EXERCISE DESCRIPTION. Every line in the records below that holds the word "wrist" is to be copied.

MATERIAL SUPPLIED.
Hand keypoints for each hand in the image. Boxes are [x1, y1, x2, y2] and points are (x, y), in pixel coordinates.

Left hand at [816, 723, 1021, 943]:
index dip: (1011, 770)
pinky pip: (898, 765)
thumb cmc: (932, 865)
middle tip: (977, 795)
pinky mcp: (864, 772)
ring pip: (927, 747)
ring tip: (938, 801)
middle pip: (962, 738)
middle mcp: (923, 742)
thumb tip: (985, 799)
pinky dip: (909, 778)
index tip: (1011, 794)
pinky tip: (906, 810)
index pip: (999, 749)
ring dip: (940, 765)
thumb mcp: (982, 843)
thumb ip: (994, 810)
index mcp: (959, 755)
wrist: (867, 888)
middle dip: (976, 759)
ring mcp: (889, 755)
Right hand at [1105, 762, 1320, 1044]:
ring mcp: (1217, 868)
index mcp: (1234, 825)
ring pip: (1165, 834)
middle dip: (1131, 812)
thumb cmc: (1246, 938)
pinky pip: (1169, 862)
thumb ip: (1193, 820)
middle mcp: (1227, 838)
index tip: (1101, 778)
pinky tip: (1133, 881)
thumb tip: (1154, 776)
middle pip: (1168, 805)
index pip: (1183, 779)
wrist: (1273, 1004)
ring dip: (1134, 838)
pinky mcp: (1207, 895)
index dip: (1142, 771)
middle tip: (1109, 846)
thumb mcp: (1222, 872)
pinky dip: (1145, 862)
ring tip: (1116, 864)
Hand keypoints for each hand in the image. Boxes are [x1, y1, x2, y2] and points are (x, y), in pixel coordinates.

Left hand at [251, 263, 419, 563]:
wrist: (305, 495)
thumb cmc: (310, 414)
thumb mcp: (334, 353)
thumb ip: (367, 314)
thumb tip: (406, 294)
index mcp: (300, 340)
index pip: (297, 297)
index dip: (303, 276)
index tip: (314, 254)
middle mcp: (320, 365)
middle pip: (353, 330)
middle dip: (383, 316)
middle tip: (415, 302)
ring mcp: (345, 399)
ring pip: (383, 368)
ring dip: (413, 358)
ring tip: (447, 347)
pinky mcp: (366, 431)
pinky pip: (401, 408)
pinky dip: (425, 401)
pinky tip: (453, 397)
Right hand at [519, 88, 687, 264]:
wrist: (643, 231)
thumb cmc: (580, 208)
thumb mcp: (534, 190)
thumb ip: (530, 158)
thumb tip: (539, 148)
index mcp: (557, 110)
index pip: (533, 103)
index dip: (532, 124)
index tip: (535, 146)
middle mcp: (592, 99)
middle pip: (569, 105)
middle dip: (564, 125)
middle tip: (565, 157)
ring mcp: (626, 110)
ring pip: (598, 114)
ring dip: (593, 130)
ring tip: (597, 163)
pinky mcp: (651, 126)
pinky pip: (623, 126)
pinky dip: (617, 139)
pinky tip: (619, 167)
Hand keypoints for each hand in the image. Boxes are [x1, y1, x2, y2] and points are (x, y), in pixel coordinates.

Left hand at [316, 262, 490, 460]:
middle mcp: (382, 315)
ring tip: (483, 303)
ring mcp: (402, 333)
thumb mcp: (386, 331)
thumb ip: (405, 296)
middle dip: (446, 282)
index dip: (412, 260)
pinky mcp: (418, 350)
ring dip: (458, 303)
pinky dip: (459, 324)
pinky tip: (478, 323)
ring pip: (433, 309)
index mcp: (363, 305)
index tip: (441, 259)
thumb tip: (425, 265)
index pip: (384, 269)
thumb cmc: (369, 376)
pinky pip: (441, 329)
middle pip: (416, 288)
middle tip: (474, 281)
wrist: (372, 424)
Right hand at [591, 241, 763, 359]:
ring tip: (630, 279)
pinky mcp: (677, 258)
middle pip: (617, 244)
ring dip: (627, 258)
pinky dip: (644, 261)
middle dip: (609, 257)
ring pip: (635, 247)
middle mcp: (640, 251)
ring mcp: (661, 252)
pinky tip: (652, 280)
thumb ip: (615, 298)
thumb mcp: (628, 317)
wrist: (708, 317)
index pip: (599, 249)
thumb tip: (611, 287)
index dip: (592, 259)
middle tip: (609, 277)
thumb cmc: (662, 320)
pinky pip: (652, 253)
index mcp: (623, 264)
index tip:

EXERCISE OUTPUT.
wrist: (867, 888)
wrist: (1273, 1004)
wrist: (305, 495)
wrist: (643, 231)
wrist: (372, 424)
wrist: (708, 317)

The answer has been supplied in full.